▸ **What is required**:
Quote the data below in full, please, without altering anything.

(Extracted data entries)
---------------

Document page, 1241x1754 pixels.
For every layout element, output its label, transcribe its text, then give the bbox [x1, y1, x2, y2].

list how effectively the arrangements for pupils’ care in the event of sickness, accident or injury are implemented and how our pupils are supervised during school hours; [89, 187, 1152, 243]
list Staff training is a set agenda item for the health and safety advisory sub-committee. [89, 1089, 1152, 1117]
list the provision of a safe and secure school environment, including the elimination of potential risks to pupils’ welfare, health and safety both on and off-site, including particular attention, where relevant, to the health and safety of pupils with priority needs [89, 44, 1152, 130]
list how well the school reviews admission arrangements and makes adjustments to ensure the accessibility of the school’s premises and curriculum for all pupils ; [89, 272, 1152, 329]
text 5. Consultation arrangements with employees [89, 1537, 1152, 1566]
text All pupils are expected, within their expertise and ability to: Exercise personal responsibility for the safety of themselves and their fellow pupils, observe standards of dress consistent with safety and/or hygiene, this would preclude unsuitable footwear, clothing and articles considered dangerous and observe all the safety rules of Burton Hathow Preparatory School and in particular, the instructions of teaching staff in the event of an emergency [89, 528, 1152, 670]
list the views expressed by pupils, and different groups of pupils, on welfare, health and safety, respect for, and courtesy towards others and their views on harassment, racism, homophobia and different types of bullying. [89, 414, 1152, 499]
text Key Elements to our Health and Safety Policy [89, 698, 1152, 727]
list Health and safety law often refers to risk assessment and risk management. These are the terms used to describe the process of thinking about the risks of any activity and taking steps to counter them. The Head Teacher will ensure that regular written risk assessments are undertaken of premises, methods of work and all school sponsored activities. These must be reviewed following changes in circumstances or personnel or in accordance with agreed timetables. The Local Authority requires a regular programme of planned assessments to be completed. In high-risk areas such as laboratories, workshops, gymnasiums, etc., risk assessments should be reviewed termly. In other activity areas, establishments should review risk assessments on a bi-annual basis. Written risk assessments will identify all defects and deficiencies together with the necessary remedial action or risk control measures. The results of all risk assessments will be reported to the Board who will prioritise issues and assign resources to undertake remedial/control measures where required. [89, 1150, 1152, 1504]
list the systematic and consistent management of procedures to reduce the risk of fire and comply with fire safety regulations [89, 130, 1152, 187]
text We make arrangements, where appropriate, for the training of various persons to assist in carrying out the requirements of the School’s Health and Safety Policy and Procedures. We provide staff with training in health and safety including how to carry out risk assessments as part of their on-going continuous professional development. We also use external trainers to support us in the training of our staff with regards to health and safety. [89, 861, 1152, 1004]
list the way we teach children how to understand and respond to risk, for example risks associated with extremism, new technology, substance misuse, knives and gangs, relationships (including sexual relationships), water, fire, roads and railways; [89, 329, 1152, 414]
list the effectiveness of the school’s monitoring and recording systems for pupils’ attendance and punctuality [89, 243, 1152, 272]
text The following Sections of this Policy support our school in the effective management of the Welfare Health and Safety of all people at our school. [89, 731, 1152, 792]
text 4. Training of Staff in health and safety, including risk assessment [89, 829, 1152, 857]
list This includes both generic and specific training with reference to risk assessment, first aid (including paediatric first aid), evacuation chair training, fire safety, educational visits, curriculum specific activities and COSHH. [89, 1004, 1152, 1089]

---------------

▸ **Response to the task**:
Document page, 1241x1754 pixels.
For every layout element, output its label, transcribe its text, then give the bbox [x1, y1, x2, y2].

list how effectively the arrangements for pupils’ care in the event of sickness, accident or injury are implemented and how our pupils are supervised during school hours; [89, 187, 1152, 243]
list Staff training is a set agenda item for the health and safety advisory sub-committee. [89, 1089, 1152, 1117]
list the provision of a safe and secure school environment, including the elimination of potential risks to pupils’ welfare, health and safety both on and off-site, including particular attention, where relevant, to the health and safety of pupils with priority needs [89, 44, 1152, 130]
list how well the school reviews admission arrangements and makes adjustments to ensure the accessibility of the school’s premises and curriculum for all pupils ; [89, 272, 1152, 329]
text 5. Consultation arrangements with employees [89, 1537, 1152, 1566]
text All pupils are expected, within their expertise and ability to: Exercise personal responsibility for the safety of themselves and their fellow pupils, observe standards of dress consistent with safety and/or hygiene, this would preclude unsuitable footwear, clothing and articles considered dangerous and observe all the safety rules of Burton Hathow Preparatory School and in particular, the instructions of teaching staff in the event of an emergency [89, 528, 1152, 670]
list the views expressed by pupils, and different groups of pupils, on welfare, health and safety, respect for, and courtesy towards others and their views on harassment, racism, homophobia and different types of bullying. [89, 414, 1152, 499]
text Key Elements to our Health and Safety Policy [89, 698, 1152, 727]
list Health and safety law often refers to risk assessment and risk management. These are the terms used to describe the process of thinking about the risks of any activity and taking steps to counter them. The Head Teacher will ensure that regular written risk assessments are undertaken of premises, methods of work and all school sponsored activities. These must be reviewed following changes in circumstances or personnel or in accordance with agreed timetables. The Local Authority requires a regular programme of planned assessments to be completed. In high-risk areas such as laboratories, workshops, gymnasiums, etc., risk assessments should be reviewed termly. In other activity areas, establishments should review risk assessments on a bi-annual basis. Written risk assessments will identify all defects and deficiencies together with the necessary remedial action or risk control measures. The results of all risk assessments will be reported to the Board who will prioritise issues and assign resources to undertake remedial/control measures where required. [89, 1150, 1152, 1504]
list the systematic and consistent management of procedures to reduce the risk of fire and comply with fire safety regulations [89, 130, 1152, 187]
text We make arrangements, where appropriate, for the training of various persons to assist in carrying out the requirements of the School’s Health and Safety Policy and Procedures. We provide staff with training in health and safety including how to carry out risk assessments as part of their on-going continuous professional development. We also use external trainers to support us in the training of our staff with regards to health and safety. [89, 861, 1152, 1004]
list the way we teach children how to understand and respond to risk, for example risks associated with extremism, new technology, substance misuse, knives and gangs, relationships (including sexual relationships), water, fire, roads and railways; [89, 329, 1152, 414]
list the effectiveness of the school’s monitoring and recording systems for pupils’ attendance and punctuality [89, 243, 1152, 272]
text The following Sections of this Policy support our school in the effective management of the Welfare Health and Safety of all people at our school. [89, 731, 1152, 792]
text 4. Training of Staff in health and safety, including risk assessment [89, 829, 1152, 857]
list This includes both generic and specific training with reference to risk assessment, first aid (including paediatric first aid), evacuation chair training, fire safety, educational visits, curriculum specific activities and COSHH. [89, 1004, 1152, 1089]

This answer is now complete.